But what seemed to bother her the most was a girl who also rides horses and takes lessons at one of the nice hunter/jumper barns in the area. This girl was apparently needling my student about her “ugly little horse” and the fact that my student has never jumped more than 2′. 

I offered what support I could and we turned our attention to the task at hand (convincing her horse that he is, in fact, capable of cantering), but I’ve been thinking about the hows and whys of why horse people can be so hateful to one another; moreso, what would possess a child to belittle another about what kind of horse they have or how high they’re jumping.

You see this kind of thing in the adult world, too. Eventers make snide comments about how those hunter princesses wouldn’t last a minute on a real foxhunt or make fun of their big dopey warmbloods who couldn’t keep up with a hunt field if their life depended on it. Rodeo competitors have nothing but disdain for English riders who pamper their delicate, hot-blooded horses and think neither horse nor rider have ever done a day’s work in their lives.

We’re all equestrians together. We all love our horses; they work hard for us, and we do our best by them. Everyone has a different way of doing things, but by and large, there’s no one true way to do anything. Of course, neglectful or abusive owners, riders, and trainers exist. But they aren’t the focus of this post. Average, everyday horse people are.

There’s something to be learned from everyone. I learned the rope-halter-to-fix-a-pulling-back-habit trick from my very rodeo oriented coworkers. I learned the value of a steady, rhythmic pace around a jumping course from my days on the equestrian team. I learned how gag bits, when used properly, don’t have to be harsh from my polo instructor.

The horse blogging community is a great place for support. The blogs I read are full of interesting ideas, good advice, thought-provoking opinions, and a healthy sense of humor. We cheer one another’s successes, empathize and strategize failures, and offer sympathy in tragedy. Let’s take that attitude to the real world. Let’s be good examples for riders our own age as well as for young people. Let’s show good sportsmanship and civility at competitions; let’s offer to help a fellow equestrian in need. Let’s try to learn from people who are different from us, and stop making fun of each other.

Except for minis. We can still make fun of minis, because this is just too silly.


Author: Stephanie

Equestrian, amateur cook, people person.

11 thoughts on “Can’t we all just get along?”

  1. Its unfortunate but learning to suffer through that stuff is a part of growing up, I know. It would be better if we didn't need to and I feel for her. She can persevere and be a better person for it. The other girls will get their due in good time as well.

    1. I agree- learning to suffer and work through that stuff is an important part of growing up because people are not always going to be super nice and supportive and wonderful when you're an adult!

    1. Seriously! I mean, WTF! I would have been THRILLED to have anyone at my school who like…knew that jumping horses was an activity you could engage not, regardless of if they jumped five feet or five inches!

--- Records supplied ---
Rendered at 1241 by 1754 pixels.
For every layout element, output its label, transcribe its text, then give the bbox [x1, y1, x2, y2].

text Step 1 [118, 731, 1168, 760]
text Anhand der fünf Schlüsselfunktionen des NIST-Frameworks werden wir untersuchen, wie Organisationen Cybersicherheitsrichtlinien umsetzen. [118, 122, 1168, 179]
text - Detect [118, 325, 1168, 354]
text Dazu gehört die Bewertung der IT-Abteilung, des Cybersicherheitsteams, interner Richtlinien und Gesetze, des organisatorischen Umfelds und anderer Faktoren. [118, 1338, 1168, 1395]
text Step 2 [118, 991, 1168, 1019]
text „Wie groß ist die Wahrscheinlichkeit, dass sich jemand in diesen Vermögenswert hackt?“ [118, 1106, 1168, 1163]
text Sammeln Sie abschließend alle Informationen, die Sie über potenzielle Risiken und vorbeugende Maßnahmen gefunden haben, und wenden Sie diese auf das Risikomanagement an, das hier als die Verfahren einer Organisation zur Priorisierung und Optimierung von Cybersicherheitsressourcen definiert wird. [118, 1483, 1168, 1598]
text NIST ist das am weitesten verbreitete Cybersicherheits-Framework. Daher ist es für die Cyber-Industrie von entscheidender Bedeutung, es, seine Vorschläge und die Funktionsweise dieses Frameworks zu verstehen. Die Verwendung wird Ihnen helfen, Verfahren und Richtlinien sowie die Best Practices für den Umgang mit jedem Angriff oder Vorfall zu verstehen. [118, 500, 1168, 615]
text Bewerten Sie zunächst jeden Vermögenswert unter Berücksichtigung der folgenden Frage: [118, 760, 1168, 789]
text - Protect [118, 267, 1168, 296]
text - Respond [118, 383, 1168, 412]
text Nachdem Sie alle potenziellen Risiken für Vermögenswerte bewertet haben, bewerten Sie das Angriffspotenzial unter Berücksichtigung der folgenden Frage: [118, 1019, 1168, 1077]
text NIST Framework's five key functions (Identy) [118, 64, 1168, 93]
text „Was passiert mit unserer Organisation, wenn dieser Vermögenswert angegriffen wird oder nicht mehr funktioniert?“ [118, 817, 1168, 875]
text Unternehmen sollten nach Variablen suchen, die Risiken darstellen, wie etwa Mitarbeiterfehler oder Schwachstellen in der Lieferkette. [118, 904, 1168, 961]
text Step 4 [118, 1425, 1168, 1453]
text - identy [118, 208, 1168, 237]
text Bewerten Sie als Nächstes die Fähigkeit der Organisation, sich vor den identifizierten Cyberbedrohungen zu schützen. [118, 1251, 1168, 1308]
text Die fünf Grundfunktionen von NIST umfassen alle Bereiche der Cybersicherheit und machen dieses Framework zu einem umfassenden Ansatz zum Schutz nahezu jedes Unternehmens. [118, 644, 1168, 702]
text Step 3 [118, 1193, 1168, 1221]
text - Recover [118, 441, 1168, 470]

--- Written task 1 ---
In the horse blog post, switch "polo instructor" to "dressage coach" and write out the passage between "We’re all equestrians" and "my polo instructor.", inclusive.
--- Written task 2 ---
From the rows, quote word for word the lines between the line holding "text Step 1 [118, 731, 1168, 760]" and the line holding "text Bewerten Sie zunächst", inclusive.

--- Final result 1 ---
We’re all equestrians together. We all love our horses; they work hard for us, and we do our best by them. Everyone has a different way of doing things, but by and large, there’s no one true way to do anything. Of course, neglectful or abusive owners, riders, and trainers exist. But they aren’t the focus of this post. Average, everyday horse people are.

There’s something to be learned from everyone. I learned the rope-halter-to-fix-a-pulling-back-habit trick from my very rodeo oriented coworkers. I learned the value of a steady, rhythmic pace around a jumping course from my days on the equestrian team. I learned how gag bits, when used properly, don’t have to be harsh from my dressage coach.

--- Final result 2 ---
text Step 1 [118, 731, 1168, 760]
text Anhand der fünf Schlüsselfunktionen des NIST-Frameworks werden wir untersuchen, wie Organisationen Cybersicherheitsrichtlinien umsetzen. [118, 122, 1168, 179]
text - Detect [118, 325, 1168, 354]
text Dazu gehört die Bewertung der IT-Abteilung, des Cybersicherheitsteams, interner Richtlinien und Gesetze, des organisatorischen Umfelds und anderer Faktoren. [118, 1338, 1168, 1395]
text Step 2 [118, 991, 1168, 1019]
text „Wie groß ist die Wahrscheinlichkeit, dass sich jemand in diesen Vermögenswert hackt?“ [118, 1106, 1168, 1163]
text Sammeln Sie abschließend alle Informationen, die Sie über potenzielle Risiken und vorbeugende Maßnahmen gefunden haben, und wenden Sie diese auf das Risikomanagement an, das hier als die Verfahren einer Organisation zur Priorisierung und Optimierung von Cybersicherheitsressourcen definiert wird. [118, 1483, 1168, 1598]
text NIST ist das am weitesten verbreitete Cybersicherheits-Framework. Daher ist es für die Cyber-Industrie von entscheidender Bedeutung, es, seine Vorschläge und die Funktionsweise dieses Frameworks zu verstehen. Die Verwendung wird Ihnen helfen, Verfahren und Richtlinien sowie die Best Practices für den Umgang mit jedem Angriff oder Vorfall zu verstehen. [118, 500, 1168, 615]
text Bewerten Sie zunächst jeden Vermögenswert unter Berücksichtigung der folgenden Frage: [118, 760, 1168, 789]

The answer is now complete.